Effective performance management is essential to businesses.
Through both formal and informal processes, it helps them align their employees, resources, and systems to meet their strategic objectives.
It works as a dashboard too, providing an early warning of potential problems and allowing managers to know when they must make adjustments to keep a business on track.
Organisations that get performance management right become formidable competitive machines.
Much of General Electric's (GE) successful transformation under former CEO Jack Welch, for instance, was attributed to his ability to get the company’s 250,000 or so employees “pulling in the same direction”- and pulling to the best of their abilities.
As Henry Ford said, “Coming together is a beginning; keeping together is progress; working together is a success.”
Yet in too many companies, the performance-management system is slow or broken. At best, these organisations aren’t operating as efficiently or effectively as they could.
At worst, changes in technologies, markets, or competitive environments can leave them unable to respond.
Strong performance management rests on the simple principle that “what gets measured gets done.”
In an ideal system, a business creates a cascade of metrics and targets, from its top-level strategic objectives down to the daily activities of its frontline employees.
Managers continually monitor those metrics and regularly engage with their teams to discuss progress in meeting the targets. Good performance is rewarded; under-performance triggers an action to address the problem.
Where do things go wrong? In the real world, the details of performance management systems are difficult to get right.
One of the biggest performance management tools is the performance metrics which are used to measure the behaviour, activities, and performance of individuals and their overall contribution to the growth of a company.
The metrics that a company chooses must actually promote the performance it wants. Usually, it can achieve this only by incorporating several of them into a balanced scorecard – what we commonly refer to BSCs.
For most employees, performance measurement is viewed, at best, as a necessary evil.
Instead of helping employees evaluate their performance against targets and improve, most employees view measurement at work as a means through which management watch, time and appraises them.
It only takes a single snakebite to make someone afraid of snakes for the rest of their lives. Unfortunately, many people have been bitten more than once by measurement at work.
For measurement to deliver the hoped-for results and improvements, management should create an environment and provide structures that facilitate conversations around the topic. The performance environment has a greater influence on how employees perceive and respond emotionally to measurement.
If the environment does not empower or involve employees in the measurement of conversations and only measures people against goals imposed upon them, the result will be employee frustration and this negative use of measurement will deeply be ingrained in the organisation’s culture.

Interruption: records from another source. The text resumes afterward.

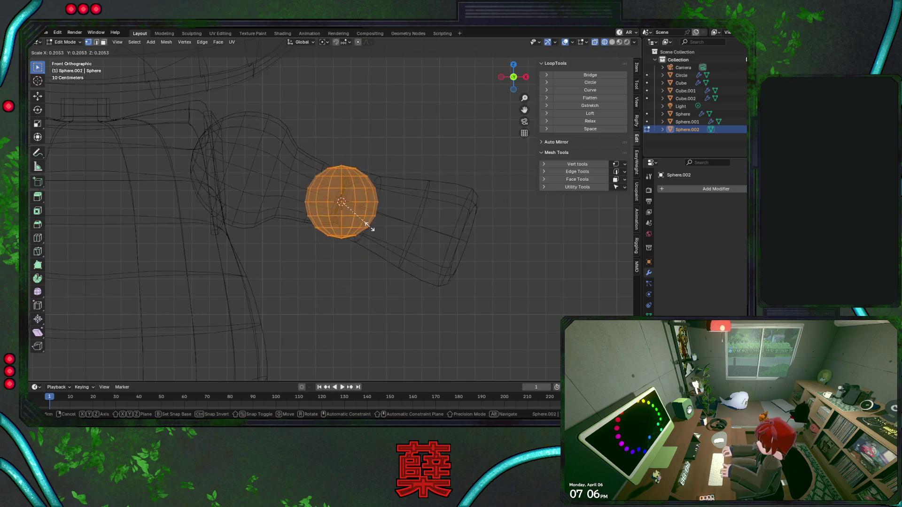
pyautogui.click(360, 216)
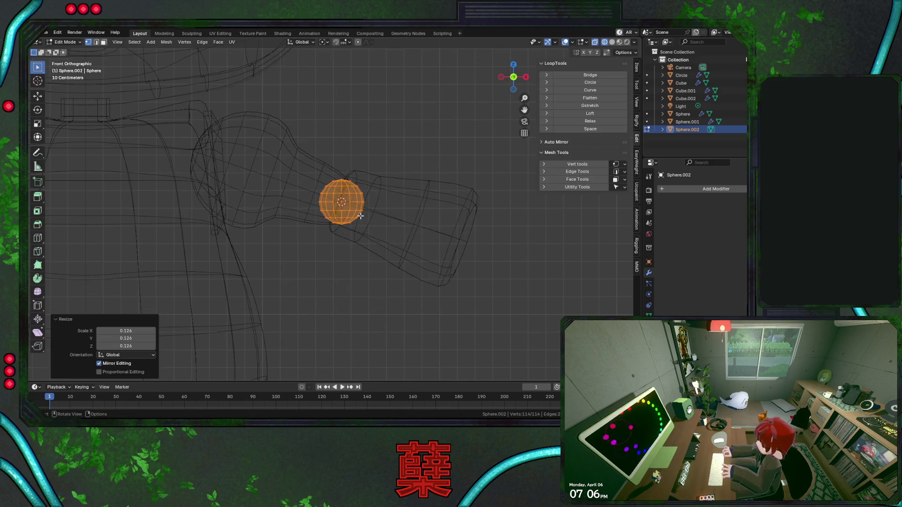
pyautogui.write('r90')
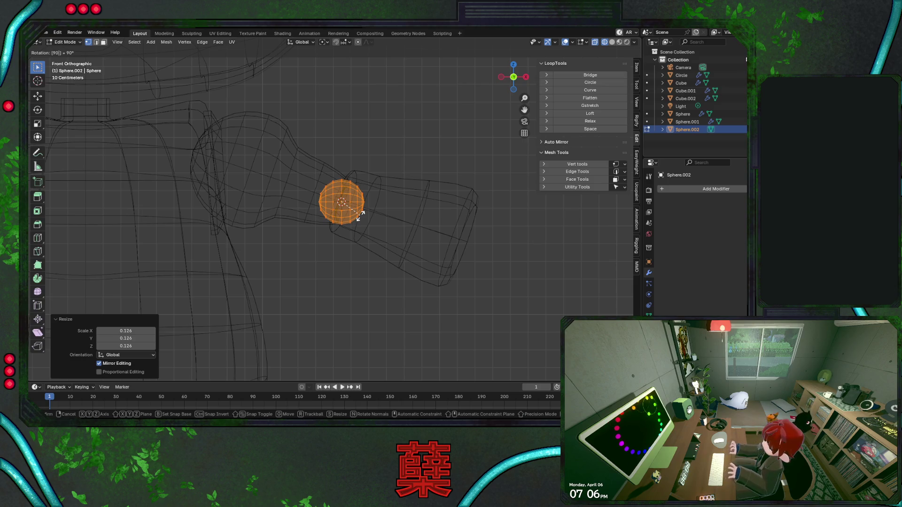
pyautogui.press('Return')
# Tilt the joint sphere slightly and rescale it to 0.835 to fit the elbow
pyautogui.press('r')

Instead of being instrumental to the success of the organisation, negative measurement becomes the key to its downfall. To reduce employee frustration and drive performance improvements, managers must first identify the causes of these employee frustrations, evaluate the causes, monitor the causes, apply remedies and continuously improve.
The following are five reasons that explain why most organisational performance metrics fail.
Purpose of measurement
How performance measurement is used in the organisation will determine employee reaction to it. Measurement at work should provide managers with high-quality information to assist in learning and improvement.
Contrary, if measurement is used to justify, judge, control or reward and people are made accountable for hitting or missing targets, this creates less focus on learning and improving but more compliance because of the command-and-control orientation.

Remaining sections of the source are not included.